> Written problem 1:
Using the discussion of smart references in C++, answer the following:
(a) What kind of member function could "get_ref" be that "operator T&" presumably cannot?
(b) In the class Ref shown after the words "another addition to the syntax bikeshed", what is declared as the private member?
(c) In the final paragraph, what example is given of different results from const and non-const versions?
> Written problem 2: Transcribe the part of the discussion of smart references in C++ that starts at "Semantically I see" and ends at "the other hand.".

> Passage provided:
I guess the usual lookup rules would apply, which would crate the possibility to actually refer to a method of the reffered object, which would not work out very well. So this is a drawback (unless conversion operators are inherited, which I don't remember if they are).
 
One benefit of the "get_ref" approach is that "get_ref" could be a static member function, whereas I suppose "operator T&" cannot be static.
I don't know if there is a rule to prevent static conversion operators.
 
Another benefit of the "get_ref" approach is that if we re-use "operator T&" for purposes of operator.(), then we're unnecessarily tying together the notions of "delegates-all-the-members-of-T-like-so" and "is-implicitly-convertible-to-T". I can easily imagine a "smart reference" type that doesn't want to be implicitly (nor explicitly) convertible to T&, just as I can easily imagine a "smart pointer" type that doesn't want to be implicitly (nor explicitly) convertible to T*.
Yes, but then maybe we could encode that by making the conversion operator private, with the view that when refering to the "base class" we do that as member of the class. Well, maybe not totally logical but it would be possible to define it that way.
 

 
Semantically I see no difference, except possibly leaving the operator T&() signature open for other uses, but this would be very confusing on the other hand.

The "operator T&" signature already has a meaning — implicit/explicit conversion to T& — which is why I'm suddenly a bit less keen on it. The idea of pulling names into scope via something-like-inheritance is still correct IMO, but I don't like tying the actual process of delegation to the result of a specific conversion operator.
Yes, I think we share a similar vague uneasiness about this then.

 

 
Initially I wanted to use a & on the base type to indicate "inheritance by reference" but then I had no way to specify the function (or so I thought). The use of a conversion operator seems like the right tool, I think maybe that:

template<typename T> class Ref : public T& {
     operator T&() { ... }
};

Here you'd have to make a really convincing argument that "inherit from T&" shouldn't have some other meaning. I think you and I would probably agree that "inherit from int" has a reasonably intuitive meaning, and "inherit from pointer-to-int" has a reasonably intuitive meaning; but do our intuitions diverge at "inherit from reference-to-int"?  Don't answer that. ;)

Here's another addition to the syntax bikeshed:

template<typename T> class Ref {
private:
    T *p;
public:
    public T&() { return *p; }
    public const T&() const { return *p; }
};

The advantage of this syntax (without anything explicitly in the class header) is that you can have const and non-const versions that give different results; for example, giving back an iterator in one case and a const_iterator in another. I have no use-cases in mind.

> Stored data:
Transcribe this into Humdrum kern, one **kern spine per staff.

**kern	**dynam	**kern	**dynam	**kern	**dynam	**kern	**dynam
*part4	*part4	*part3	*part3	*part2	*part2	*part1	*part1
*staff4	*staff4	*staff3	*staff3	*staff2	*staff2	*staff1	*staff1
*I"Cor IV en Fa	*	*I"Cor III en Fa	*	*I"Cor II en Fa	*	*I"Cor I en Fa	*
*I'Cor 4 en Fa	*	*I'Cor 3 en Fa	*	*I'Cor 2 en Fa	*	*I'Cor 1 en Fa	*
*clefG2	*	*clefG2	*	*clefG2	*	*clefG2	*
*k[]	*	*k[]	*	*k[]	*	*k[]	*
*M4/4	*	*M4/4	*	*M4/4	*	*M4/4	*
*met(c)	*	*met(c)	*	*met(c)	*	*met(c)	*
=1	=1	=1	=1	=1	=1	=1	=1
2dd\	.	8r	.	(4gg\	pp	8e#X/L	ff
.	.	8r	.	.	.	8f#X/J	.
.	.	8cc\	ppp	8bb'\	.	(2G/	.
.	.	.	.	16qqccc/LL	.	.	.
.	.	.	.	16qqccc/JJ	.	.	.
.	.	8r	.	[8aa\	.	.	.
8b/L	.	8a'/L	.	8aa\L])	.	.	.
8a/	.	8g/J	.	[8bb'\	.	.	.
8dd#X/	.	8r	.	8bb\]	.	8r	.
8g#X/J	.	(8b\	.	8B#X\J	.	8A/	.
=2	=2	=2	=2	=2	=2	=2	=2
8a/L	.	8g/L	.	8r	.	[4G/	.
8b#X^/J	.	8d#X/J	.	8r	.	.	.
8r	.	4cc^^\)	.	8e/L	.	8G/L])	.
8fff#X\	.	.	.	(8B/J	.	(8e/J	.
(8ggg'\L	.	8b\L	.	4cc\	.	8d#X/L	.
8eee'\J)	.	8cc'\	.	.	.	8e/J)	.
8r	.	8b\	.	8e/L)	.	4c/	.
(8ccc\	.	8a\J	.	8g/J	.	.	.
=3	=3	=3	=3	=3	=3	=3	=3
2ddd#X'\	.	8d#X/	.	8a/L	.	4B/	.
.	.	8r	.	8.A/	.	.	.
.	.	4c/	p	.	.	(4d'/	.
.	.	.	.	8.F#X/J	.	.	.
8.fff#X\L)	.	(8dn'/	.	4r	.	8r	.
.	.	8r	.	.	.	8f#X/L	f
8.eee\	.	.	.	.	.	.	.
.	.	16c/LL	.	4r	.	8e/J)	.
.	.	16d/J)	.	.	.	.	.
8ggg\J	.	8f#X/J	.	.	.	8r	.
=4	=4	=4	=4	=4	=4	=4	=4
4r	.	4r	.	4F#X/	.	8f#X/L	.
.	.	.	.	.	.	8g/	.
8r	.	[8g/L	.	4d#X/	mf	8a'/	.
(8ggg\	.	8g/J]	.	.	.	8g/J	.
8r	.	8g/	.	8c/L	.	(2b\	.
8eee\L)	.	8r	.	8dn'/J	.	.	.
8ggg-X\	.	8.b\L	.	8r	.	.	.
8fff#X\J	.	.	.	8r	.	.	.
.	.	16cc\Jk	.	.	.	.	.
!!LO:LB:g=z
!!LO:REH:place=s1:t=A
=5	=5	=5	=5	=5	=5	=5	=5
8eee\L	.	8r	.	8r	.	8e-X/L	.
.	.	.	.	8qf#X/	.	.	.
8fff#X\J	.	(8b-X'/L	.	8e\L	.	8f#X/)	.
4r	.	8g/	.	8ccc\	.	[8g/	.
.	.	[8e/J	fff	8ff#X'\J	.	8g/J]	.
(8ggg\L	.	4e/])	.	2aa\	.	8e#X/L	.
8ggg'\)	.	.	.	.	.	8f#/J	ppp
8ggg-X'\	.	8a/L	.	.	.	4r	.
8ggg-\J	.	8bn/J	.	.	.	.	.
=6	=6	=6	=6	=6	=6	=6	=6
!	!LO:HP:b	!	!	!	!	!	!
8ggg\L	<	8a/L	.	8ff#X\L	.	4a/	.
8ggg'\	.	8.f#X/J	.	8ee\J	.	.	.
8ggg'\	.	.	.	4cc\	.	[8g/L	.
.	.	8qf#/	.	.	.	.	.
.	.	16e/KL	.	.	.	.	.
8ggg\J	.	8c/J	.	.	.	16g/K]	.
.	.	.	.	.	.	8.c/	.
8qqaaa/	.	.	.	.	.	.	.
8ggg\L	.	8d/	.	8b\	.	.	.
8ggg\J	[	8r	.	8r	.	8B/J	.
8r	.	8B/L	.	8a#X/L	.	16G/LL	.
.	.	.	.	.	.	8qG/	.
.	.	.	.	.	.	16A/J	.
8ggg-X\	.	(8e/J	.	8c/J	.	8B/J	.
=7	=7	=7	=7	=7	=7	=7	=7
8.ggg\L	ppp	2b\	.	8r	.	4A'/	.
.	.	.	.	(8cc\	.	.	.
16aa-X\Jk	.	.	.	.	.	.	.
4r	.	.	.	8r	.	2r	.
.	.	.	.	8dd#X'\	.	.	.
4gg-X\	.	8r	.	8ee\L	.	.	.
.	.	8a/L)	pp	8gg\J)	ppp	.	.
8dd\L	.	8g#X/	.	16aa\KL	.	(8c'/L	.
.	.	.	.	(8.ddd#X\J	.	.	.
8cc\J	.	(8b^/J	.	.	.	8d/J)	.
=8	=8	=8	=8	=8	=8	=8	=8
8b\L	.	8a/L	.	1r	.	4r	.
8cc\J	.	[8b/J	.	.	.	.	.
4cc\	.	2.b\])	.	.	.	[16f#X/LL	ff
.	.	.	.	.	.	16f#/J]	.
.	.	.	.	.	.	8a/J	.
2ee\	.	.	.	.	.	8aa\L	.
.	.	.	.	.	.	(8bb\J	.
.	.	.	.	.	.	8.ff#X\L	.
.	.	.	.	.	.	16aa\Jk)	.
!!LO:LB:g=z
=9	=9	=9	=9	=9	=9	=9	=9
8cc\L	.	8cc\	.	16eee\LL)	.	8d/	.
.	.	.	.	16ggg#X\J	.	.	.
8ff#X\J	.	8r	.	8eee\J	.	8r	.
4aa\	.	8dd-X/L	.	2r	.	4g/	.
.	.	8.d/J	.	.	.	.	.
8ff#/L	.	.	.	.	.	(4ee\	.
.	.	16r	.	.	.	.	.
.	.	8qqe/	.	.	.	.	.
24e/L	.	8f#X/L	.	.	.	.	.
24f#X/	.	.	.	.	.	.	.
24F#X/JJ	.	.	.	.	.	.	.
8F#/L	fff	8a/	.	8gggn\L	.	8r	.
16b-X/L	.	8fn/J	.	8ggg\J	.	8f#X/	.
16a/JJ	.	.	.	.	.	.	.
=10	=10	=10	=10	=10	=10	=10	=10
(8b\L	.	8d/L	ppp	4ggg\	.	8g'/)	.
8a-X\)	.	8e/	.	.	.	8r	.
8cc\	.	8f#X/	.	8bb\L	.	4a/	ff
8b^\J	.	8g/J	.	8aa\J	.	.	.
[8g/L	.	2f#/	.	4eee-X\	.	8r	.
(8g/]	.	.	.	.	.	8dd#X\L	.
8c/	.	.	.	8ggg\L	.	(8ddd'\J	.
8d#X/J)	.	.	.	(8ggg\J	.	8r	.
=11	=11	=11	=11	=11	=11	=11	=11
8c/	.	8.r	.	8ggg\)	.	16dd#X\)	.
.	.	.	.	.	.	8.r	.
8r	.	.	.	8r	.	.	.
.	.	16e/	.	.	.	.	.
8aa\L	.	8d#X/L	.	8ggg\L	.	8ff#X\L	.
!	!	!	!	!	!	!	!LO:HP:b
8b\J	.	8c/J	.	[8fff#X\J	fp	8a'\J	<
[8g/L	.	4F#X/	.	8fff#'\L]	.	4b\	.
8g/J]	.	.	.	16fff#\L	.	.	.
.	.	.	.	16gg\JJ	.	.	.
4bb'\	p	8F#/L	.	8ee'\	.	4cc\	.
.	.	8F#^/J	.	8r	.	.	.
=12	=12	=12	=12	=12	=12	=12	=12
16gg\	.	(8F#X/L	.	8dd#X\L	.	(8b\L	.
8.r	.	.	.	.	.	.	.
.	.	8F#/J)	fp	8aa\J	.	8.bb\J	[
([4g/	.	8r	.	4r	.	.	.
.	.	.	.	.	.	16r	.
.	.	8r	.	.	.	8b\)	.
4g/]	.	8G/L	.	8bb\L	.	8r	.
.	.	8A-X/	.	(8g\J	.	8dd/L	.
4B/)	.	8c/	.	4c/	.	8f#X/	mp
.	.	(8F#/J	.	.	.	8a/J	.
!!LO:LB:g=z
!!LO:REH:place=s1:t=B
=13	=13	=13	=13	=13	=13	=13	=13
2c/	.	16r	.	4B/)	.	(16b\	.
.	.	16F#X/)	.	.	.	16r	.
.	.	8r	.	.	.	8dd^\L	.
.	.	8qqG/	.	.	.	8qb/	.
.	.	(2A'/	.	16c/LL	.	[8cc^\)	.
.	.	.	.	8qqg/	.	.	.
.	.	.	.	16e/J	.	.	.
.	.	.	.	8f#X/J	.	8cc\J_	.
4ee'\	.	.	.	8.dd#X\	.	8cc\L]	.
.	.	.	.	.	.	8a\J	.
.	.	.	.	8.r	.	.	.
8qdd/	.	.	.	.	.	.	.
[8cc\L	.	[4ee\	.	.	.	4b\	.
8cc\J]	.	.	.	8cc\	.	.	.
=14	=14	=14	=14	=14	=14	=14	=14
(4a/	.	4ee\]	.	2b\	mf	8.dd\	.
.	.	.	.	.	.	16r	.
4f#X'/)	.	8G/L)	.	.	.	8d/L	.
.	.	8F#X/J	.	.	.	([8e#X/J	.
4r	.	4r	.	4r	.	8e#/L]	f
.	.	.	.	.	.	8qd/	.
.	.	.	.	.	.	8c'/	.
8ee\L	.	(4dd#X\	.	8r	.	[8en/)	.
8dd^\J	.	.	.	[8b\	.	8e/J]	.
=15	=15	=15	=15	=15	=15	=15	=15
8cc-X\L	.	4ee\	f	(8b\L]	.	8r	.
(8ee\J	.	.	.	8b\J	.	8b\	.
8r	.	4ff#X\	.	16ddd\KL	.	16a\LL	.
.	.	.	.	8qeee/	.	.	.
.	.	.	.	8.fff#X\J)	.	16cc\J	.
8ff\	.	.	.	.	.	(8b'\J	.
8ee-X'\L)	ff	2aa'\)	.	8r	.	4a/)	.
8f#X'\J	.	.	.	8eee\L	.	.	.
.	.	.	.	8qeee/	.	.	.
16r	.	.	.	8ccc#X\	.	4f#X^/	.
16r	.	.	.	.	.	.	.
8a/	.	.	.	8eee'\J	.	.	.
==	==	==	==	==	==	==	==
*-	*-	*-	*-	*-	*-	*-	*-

==

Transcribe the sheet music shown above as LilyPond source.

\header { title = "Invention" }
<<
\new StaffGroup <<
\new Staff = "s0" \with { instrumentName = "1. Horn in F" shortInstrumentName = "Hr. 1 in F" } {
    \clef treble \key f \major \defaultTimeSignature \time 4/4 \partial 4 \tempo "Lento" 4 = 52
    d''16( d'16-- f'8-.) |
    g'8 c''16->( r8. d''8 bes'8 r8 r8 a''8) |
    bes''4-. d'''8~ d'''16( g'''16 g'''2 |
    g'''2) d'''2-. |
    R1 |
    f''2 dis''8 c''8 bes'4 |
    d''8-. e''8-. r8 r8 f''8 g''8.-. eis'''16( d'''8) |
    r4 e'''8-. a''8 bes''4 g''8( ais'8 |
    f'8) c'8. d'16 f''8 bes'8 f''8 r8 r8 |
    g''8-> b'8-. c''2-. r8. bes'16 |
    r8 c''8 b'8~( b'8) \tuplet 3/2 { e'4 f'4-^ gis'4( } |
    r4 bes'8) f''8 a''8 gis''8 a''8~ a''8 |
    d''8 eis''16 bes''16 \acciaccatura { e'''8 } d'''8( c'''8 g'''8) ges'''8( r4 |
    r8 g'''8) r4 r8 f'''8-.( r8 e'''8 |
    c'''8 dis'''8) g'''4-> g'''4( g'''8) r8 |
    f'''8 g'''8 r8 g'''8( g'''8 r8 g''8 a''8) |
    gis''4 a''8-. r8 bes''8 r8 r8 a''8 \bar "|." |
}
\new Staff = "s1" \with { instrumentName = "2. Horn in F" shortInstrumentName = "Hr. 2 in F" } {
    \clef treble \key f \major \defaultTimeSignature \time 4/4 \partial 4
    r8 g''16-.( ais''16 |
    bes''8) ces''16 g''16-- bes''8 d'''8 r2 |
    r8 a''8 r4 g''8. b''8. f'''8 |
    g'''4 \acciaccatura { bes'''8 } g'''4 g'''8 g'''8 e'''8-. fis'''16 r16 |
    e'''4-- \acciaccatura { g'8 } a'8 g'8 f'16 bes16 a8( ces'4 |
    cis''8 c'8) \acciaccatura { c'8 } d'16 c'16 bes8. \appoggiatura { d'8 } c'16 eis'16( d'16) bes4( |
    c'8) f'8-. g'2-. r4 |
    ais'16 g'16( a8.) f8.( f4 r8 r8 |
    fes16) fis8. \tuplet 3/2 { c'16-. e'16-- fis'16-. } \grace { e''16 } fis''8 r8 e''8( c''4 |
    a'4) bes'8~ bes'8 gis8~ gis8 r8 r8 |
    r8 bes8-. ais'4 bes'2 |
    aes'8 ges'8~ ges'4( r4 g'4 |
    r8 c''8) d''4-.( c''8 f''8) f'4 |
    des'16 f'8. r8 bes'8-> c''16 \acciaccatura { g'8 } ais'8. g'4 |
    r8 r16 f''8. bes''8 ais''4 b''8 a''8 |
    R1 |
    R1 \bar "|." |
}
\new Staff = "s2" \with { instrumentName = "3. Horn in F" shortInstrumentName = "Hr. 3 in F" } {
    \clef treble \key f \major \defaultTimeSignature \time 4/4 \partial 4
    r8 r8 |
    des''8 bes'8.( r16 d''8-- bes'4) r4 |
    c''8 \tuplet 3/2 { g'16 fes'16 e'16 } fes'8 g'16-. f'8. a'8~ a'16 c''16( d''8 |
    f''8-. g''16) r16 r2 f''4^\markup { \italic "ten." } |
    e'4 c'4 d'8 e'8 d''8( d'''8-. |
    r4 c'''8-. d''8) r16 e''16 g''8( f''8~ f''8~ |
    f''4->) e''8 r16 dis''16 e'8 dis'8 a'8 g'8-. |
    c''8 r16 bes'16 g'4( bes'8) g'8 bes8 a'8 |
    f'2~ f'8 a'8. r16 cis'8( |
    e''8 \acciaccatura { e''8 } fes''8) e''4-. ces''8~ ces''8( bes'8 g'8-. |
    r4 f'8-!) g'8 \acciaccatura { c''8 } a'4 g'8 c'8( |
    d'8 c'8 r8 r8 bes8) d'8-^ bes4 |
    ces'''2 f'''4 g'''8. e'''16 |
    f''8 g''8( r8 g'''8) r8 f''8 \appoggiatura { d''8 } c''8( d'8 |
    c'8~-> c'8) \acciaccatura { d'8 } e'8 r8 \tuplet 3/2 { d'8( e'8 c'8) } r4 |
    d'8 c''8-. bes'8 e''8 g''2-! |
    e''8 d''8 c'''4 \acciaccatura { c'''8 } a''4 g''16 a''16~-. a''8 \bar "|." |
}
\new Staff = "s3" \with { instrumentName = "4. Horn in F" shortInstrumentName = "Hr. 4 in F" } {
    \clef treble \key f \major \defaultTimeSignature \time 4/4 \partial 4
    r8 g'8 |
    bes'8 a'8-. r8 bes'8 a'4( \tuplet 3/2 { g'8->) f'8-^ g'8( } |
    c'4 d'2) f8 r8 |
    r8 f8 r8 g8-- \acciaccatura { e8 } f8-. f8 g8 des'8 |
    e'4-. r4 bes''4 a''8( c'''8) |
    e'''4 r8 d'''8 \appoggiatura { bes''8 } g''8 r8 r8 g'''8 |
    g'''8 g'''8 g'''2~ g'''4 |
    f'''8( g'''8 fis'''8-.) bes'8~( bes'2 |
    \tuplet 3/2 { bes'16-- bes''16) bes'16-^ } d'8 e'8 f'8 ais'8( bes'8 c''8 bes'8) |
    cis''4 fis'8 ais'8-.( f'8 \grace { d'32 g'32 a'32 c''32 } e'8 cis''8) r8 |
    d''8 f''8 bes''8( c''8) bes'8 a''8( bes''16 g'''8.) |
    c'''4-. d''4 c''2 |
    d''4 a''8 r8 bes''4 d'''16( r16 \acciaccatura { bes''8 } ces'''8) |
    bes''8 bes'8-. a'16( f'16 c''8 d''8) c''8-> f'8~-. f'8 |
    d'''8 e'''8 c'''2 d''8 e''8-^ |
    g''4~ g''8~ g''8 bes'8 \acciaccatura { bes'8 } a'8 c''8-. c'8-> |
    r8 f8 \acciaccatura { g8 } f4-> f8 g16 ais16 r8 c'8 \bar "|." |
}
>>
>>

> Written response 1:
(a) A static member function.
(b) T *p
(c) Giving back an iterator in one case and a const_iterator in the other.

> Written response 2:
Semantically I see no difference, except possibly leaving the operator T&() signature open for other uses, but this would be very confusing on the other hand.